With limited access to high-tech chips, many Chinese firms have focused more on applying existing AI models rather than advancing the underlying science. But DeepSeek has defied this trend by rethinking AI’s design and optimizing its use of resources.
Efficient Strategies Fueling DeepSeek’s AI
A tech analyst pointed out that DeepSeek represents a new wave of Chinese firms focused on long-term innovation rather than short-term profits. To overcome limitations, DeepSeek adopted several efficiency-focused strategies, including:
DeepSeek's Global Impact
By open-sourcing its models under an MIT license, DeepSeek has earned recognition in the global AI community. The company shares model weights and outputs, allowing developers worldwide to build upon its technology. This move not only makes advanced AI tools accessible to more people but also challenges the dominance of Western firms in the AI industry.
Global Market Outlook
The stock market is bracing for a rough day after a Chinese company called DeepSeek made some big waves in the world of artificial intelligence.
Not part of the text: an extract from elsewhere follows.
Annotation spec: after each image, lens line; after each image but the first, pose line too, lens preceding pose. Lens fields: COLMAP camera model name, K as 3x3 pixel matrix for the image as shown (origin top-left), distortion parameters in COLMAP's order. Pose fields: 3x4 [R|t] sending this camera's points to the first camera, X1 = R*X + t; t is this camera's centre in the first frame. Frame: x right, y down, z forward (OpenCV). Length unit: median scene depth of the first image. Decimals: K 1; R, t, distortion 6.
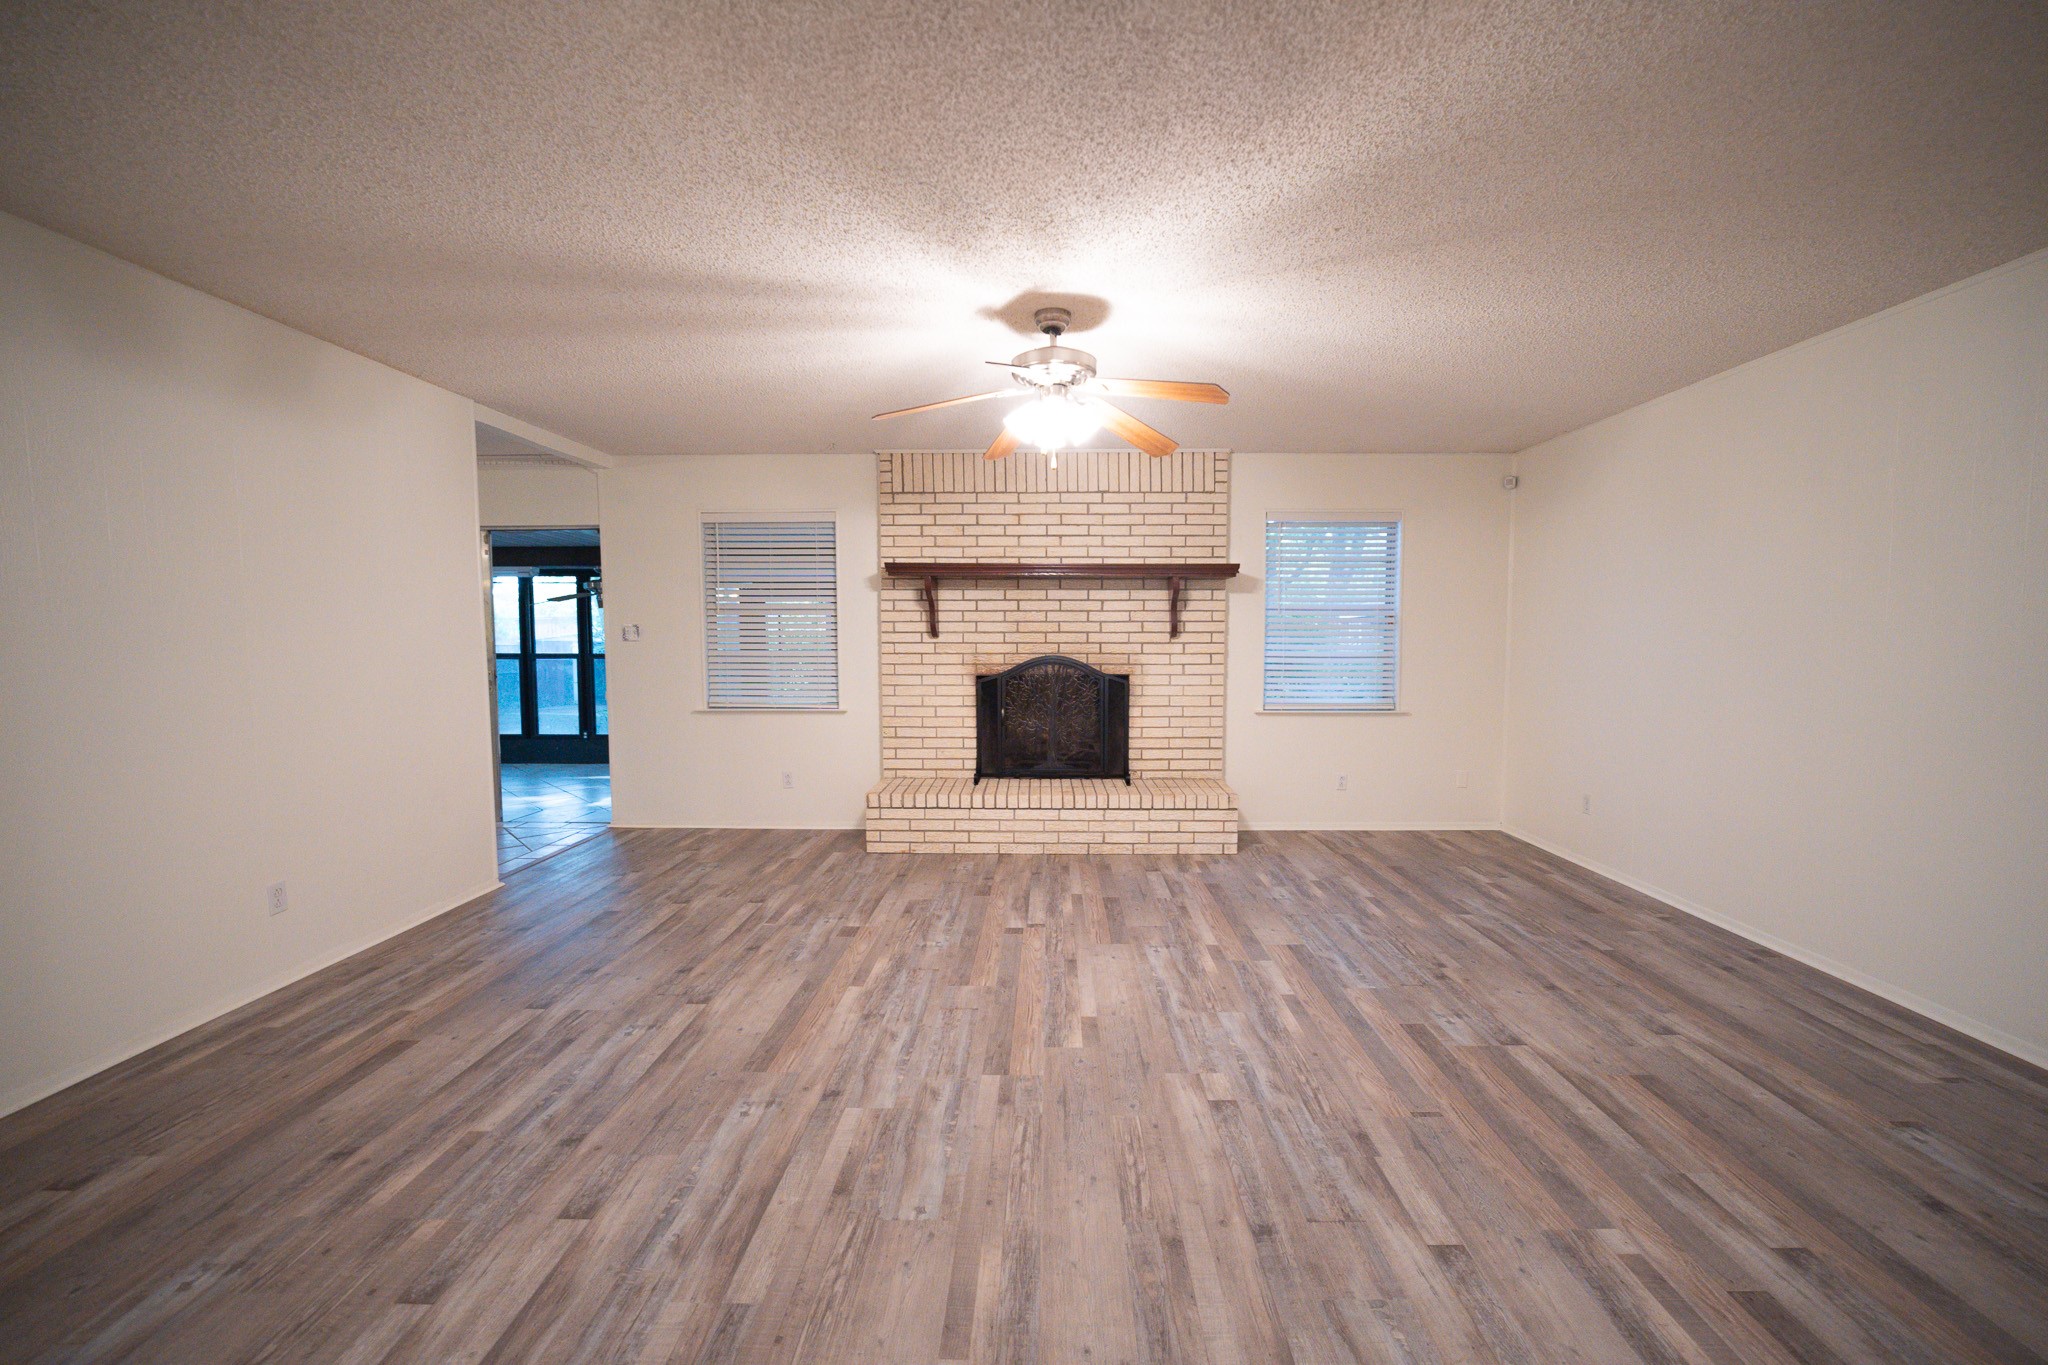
lens RADIAL K [[811.0, 0, 1029.3], [0, 811.0, 675.6], [0, 0, 1]] dist [-0.001479, -0.000039]
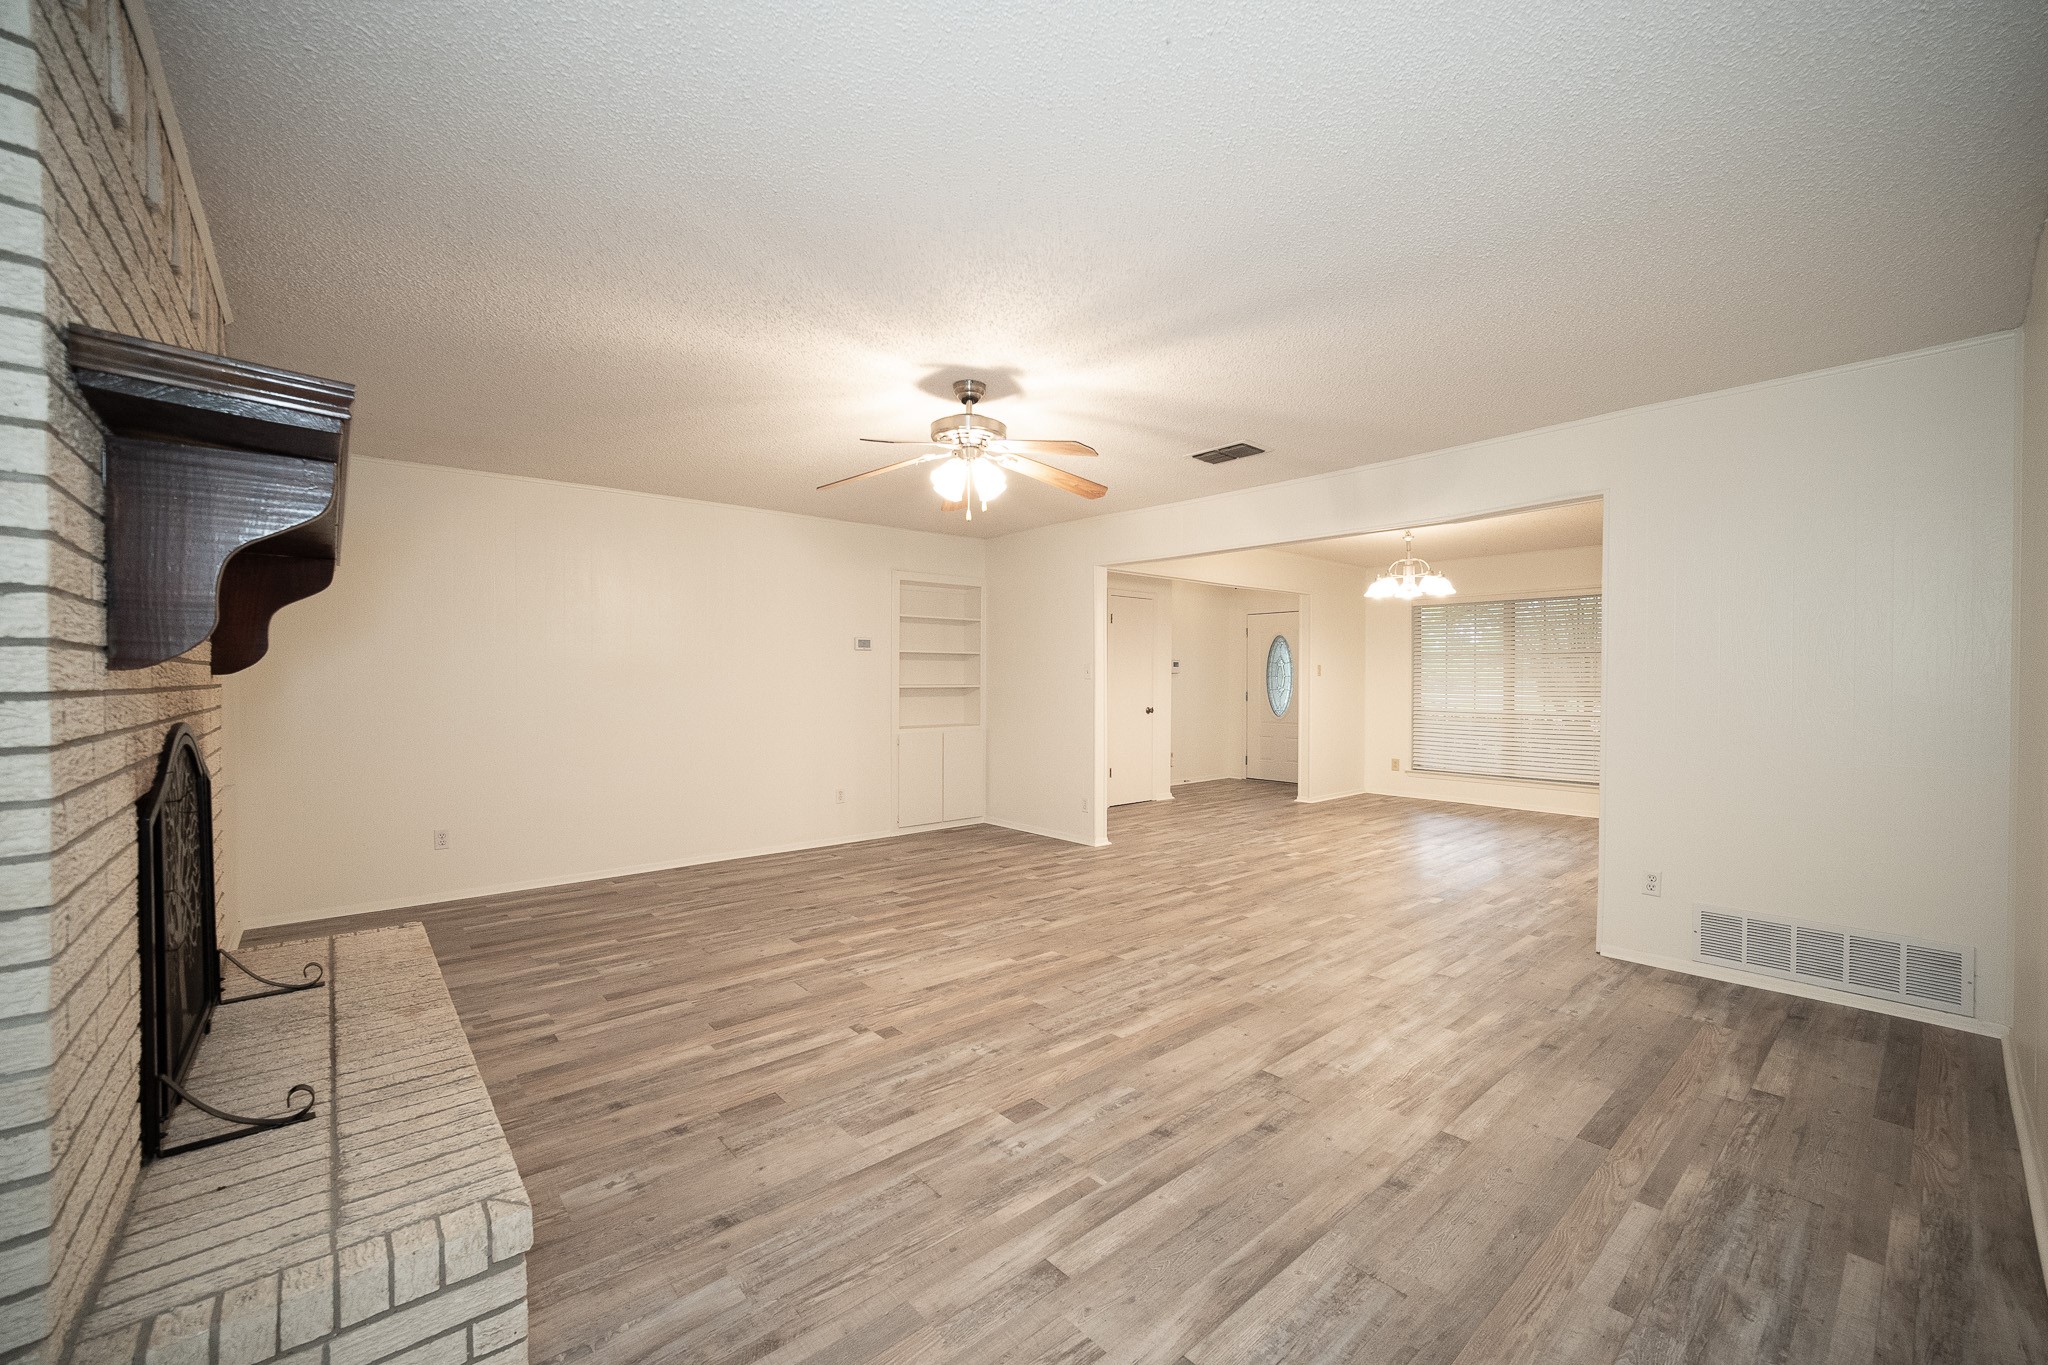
lens RADIAL K [[811.0, 0, 1031.3], [0, 811.0, 691.4], [0, 0, 1]] dist [-0.001479, -0.000039]
pose [[-0.663280, -0.008858, 0.748319, -0.796377], [0.039896, 0.998089, 0.047177, -0.066501], [-0.747308, 0.061146, -0.661659, 1.559530]]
Reacting to the developments, investors are wondering if the U.S can still be the leader in AI, even if it spends billions of dollars on computer chips. This uncertainty is causing stocks to tumble, especially in the tech sector.
In the US, the Nasdaq index is expected to drop by 3.1 per cent, while the S&P 500 index is set to fall by 1.8 per cent. Some big tech companies are already taking a hit, with Nvidia down 6.5 per cent and Microsoft weakening by 3.5 per cent.
In Europe, things are not looking much better. Shares in a major chip equipment maker called ASML are down by over 8 per cent, leading to a 4 per cent drop in the Stoxx Europe 600 technology index.
It is clear that DeepSeek's breakthrough is sending shockwaves through the tech industry, and investors are scrambling to adjust.